Aim of the exercise: Could you write out all of the data again, word for word?
--------------------------------------------------
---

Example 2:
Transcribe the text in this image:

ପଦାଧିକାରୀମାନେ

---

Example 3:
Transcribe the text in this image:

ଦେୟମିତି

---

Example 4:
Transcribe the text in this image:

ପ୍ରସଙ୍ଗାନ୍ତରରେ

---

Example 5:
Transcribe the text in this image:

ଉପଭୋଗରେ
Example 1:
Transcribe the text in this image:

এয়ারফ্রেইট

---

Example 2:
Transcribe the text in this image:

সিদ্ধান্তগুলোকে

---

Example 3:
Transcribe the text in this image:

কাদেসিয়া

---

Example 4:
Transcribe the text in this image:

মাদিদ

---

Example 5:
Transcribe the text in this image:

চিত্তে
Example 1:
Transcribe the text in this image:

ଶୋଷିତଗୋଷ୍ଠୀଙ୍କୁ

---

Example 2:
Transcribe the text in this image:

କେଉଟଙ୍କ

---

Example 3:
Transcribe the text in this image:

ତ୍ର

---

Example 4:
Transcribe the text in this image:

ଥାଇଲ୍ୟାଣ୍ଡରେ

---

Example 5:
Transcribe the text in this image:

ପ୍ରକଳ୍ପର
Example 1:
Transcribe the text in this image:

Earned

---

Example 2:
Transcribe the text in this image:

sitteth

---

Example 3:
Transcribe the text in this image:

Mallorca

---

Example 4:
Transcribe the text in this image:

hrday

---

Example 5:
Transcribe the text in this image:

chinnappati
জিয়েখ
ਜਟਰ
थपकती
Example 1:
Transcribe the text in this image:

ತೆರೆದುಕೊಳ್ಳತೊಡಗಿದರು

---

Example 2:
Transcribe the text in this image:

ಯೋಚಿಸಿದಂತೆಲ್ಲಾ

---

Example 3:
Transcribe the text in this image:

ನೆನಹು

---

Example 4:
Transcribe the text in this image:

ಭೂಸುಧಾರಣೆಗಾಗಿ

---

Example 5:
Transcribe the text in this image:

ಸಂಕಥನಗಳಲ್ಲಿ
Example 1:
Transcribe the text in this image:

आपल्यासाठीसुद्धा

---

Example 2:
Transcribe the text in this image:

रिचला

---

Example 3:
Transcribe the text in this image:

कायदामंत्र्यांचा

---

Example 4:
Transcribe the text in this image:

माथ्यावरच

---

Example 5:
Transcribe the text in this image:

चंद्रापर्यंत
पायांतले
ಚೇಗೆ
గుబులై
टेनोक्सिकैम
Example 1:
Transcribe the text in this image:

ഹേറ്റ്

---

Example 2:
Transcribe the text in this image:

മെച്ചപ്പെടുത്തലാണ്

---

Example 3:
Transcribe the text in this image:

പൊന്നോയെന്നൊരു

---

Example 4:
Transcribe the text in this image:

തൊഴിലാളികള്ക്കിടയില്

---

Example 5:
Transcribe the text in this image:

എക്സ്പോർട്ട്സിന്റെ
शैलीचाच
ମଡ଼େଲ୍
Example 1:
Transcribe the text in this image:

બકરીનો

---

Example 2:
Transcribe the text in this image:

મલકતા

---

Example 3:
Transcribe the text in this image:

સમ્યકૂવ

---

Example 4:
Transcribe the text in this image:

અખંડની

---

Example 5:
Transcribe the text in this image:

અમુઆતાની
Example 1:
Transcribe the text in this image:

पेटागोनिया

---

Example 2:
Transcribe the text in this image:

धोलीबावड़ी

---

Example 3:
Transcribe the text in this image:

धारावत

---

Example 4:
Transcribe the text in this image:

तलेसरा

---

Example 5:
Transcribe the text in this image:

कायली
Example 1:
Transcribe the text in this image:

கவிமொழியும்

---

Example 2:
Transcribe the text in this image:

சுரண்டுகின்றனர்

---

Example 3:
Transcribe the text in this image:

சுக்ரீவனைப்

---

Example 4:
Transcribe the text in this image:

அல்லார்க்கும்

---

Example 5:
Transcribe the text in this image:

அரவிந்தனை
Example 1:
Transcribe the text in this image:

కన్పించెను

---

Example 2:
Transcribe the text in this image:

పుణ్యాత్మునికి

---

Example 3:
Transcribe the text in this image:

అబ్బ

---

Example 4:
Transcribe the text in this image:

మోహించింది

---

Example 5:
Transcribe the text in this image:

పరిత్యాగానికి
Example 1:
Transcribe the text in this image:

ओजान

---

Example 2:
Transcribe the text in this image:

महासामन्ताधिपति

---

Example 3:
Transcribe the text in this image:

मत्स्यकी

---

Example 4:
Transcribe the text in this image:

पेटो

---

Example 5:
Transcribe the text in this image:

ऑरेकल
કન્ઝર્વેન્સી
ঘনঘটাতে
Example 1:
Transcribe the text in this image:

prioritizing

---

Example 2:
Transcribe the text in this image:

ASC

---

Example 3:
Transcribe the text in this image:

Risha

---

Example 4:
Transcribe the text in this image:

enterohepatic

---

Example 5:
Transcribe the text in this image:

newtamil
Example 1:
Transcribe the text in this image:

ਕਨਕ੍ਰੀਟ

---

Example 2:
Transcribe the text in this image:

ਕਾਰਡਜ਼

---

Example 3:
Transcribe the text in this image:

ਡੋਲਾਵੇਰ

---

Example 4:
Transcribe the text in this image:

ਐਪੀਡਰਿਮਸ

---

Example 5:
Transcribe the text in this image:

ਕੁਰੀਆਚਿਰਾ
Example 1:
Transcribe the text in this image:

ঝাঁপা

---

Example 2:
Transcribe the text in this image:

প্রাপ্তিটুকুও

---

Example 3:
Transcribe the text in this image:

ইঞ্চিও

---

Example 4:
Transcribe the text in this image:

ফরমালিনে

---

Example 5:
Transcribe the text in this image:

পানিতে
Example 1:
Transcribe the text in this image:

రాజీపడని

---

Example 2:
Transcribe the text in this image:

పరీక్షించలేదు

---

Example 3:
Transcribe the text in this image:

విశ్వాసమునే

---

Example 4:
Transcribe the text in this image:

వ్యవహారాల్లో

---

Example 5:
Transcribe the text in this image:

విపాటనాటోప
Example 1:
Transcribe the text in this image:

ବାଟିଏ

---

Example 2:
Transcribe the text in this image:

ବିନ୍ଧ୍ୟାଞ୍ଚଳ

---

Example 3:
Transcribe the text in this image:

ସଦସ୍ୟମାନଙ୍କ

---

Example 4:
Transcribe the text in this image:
--------------------------------------------------
Answer to this problem:
---

Example 2:
Transcribe the text in this image:

ପଦାଧିକାରୀମାନେ

---

Example 3:
Transcribe the text in this image:

ଦେୟମିତି

---

Example 4:
Transcribe the text in this image:

ପ୍ରସଙ୍ଗାନ୍ତରରେ

---

Example 5:
Transcribe the text in this image:

ଉପଭୋଗରେ
Example 1:
Transcribe the text in this image:

এয়ারফ্রেইট

---

Example 2:
Transcribe the text in this image:

সিদ্ধান্তগুলোকে

---

Example 3:
Transcribe the text in this image:

কাদেসিয়া

---

Example 4:
Transcribe the text in this image:

মাদিদ

---

Example 5:
Transcribe the text in this image:

চিত্তে
Example 1:
Transcribe the text in this image:

ଶୋଷିତଗୋଷ୍ଠୀଙ୍କୁ

---

Example 2:
Transcribe the text in this image:

କେଉଟଙ୍କ

---

Example 3:
Transcribe the text in this image:

ତ୍ର

---

Example 4:
Transcribe the text in this image:

ଥାଇଲ୍ୟାଣ୍ଡରେ

---

Example 5:
Transcribe the text in this image:

ପ୍ରକଳ୍ପର
Example 1:
Transcribe the text in this image:

Earned

---

Example 2:
Transcribe the text in this image:

sitteth

---

Example 3:
Transcribe the text in this image:

Mallorca

---

Example 4:
Transcribe the text in this image:

hrday

---

Example 5:
Transcribe the text in this image:

chinnappati
জিয়েখ
ਜਟਰ
थपकती
Example 1:
Transcribe the text in this image:

ತೆರೆದುಕೊಳ್ಳತೊಡಗಿದರು

---

Example 2:
Transcribe the text in this image:

ಯೋಚಿಸಿದಂತೆಲ್ಲಾ

---

Example 3:
Transcribe the text in this image:

ನೆನಹು

---

Example 4:
Transcribe the text in this image:

ಭೂಸುಧಾರಣೆಗಾಗಿ

---

Example 5:
Transcribe the text in this image:

ಸಂಕಥನಗಳಲ್ಲಿ
Example 1:
Transcribe the text in this image:

आपल्यासाठीसुद्धा

---

Example 2:
Transcribe the text in this image:

रिचला

---

Example 3:
Transcribe the text in this image:

कायदामंत्र्यांचा

---

Example 4:
Transcribe the text in this image:

माथ्यावरच

---

Example 5:
Transcribe the text in this image:

चंद्रापर्यंत
पायांतले
ಚೇಗೆ
గుబులై
टेनोक्सिकैम
Example 1:
Transcribe the text in this image:

ഹേറ്റ്

---

Example 2:
Transcribe the text in this image:

മെച്ചപ്പെടുത്തലാണ്

---

Example 3:
Transcribe the text in this image:

പൊന്നോയെന്നൊരു

---

Example 4:
Transcribe the text in this image:

തൊഴിലാളികള്ക്കിടയില്

---

Example 5:
Transcribe the text in this image:

എക്സ്പോർട്ട്സിന്റെ
शैलीचाच
ମଡ଼େଲ୍
Example 1:
Transcribe the text in this image:

બકરીનો

---

Example 2:
Transcribe the text in this image:

મલકતા

---

Example 3:
Transcribe the text in this image:

સમ્યકૂવ

---

Example 4:
Transcribe the text in this image:

અખંડની

---

Example 5:
Transcribe the text in this image:

અમુઆતાની
Example 1:
Transcribe the text in this image:

पेटागोनिया

---

Example 2:
Transcribe the text in this image:

धोलीबावड़ी

---

Example 3:
Transcribe the text in this image:

धारावत

---

Example 4:
Transcribe the text in this image:

तलेसरा

---

Example 5:
Transcribe the text in this image:

कायली
Example 1:
Transcribe the text in this image:

கவிமொழியும்

---

Example 2:
Transcribe the text in this image:

சுரண்டுகின்றனர்

---

Example 3:
Transcribe the text in this image:

சுக்ரீவனைப்

---

Example 4:
Transcribe the text in this image:

அல்லார்க்கும்

---

Example 5:
Transcribe the text in this image:

அரவிந்தனை
Example 1:
Transcribe the text in this image:

కన్పించెను

---

Example 2:
Transcribe the text in this image:

పుణ్యాత్మునికి

---

Example 3:
Transcribe the text in this image:

అబ్బ

---

Example 4:
Transcribe the text in this image:

మోహించింది

---

Example 5:
Transcribe the text in this image:

పరిత్యాగానికి
Example 1:
Transcribe the text in this image:

ओजान

---

Example 2:
Transcribe the text in this image:

महासामन्ताधिपति

---

Example 3:
Transcribe the text in this image:

मत्स्यकी

---

Example 4:
Transcribe the text in this image:

पेटो

---

Example 5:
Transcribe the text in this image:

ऑरेकल
કન્ઝર્વેન્સી
ঘনঘটাতে
Example 1:
Transcribe the text in this image:

prioritizing

---

Example 2:
Transcribe the text in this image:

ASC

---

Example 3:
Transcribe the text in this image:

Risha

---

Example 4:
Transcribe the text in this image:

enterohepatic

---

Example 5:
Transcribe the text in this image:

newtamil
Example 1:
Transcribe the text in this image:

ਕਨਕ੍ਰੀਟ

---

Example 2:
Transcribe the text in this image:

ਕਾਰਡਜ਼

---

Example 3:
Transcribe the text in this image:

ਡੋਲਾਵੇਰ

---

Example 4:
Transcribe the text in this image:

ਐਪੀਡਰਿਮਸ

---

Example 5:
Transcribe the text in this image:

ਕੁਰੀਆਚਿਰਾ
Example 1:
Transcribe the text in this image:

ঝাঁপা

---

Example 2:
Transcribe the text in this image:

প্রাপ্তিটুকুও

---

Example 3:
Transcribe the text in this image:

ইঞ্চিও

---

Example 4:
Transcribe the text in this image:

ফরমালিনে

---

Example 5:
Transcribe the text in this image:

পানিতে
Example 1:
Transcribe the text in this image:

రాజీపడని

---

Example 2:
Transcribe the text in this image:

పరీక్షించలేదు

---

Example 3:
Transcribe the text in this image:

విశ్వాసమునే

---

Example 4:
Transcribe the text in this image:

వ్యవహారాల్లో

---

Example 5:
Transcribe the text in this image:

విపాటనాటోప
Example 1:
Transcribe the text in this image:

ବାଟିଏ

---

Example 2:
Transcribe the text in this image:

ବିନ୍ଧ୍ୟାଞ୍ଚଳ

---

Example 3:
Transcribe the text in this image:

ସଦସ୍ୟମାନଙ୍କ

---

Example 4:
Transcribe the text in this image:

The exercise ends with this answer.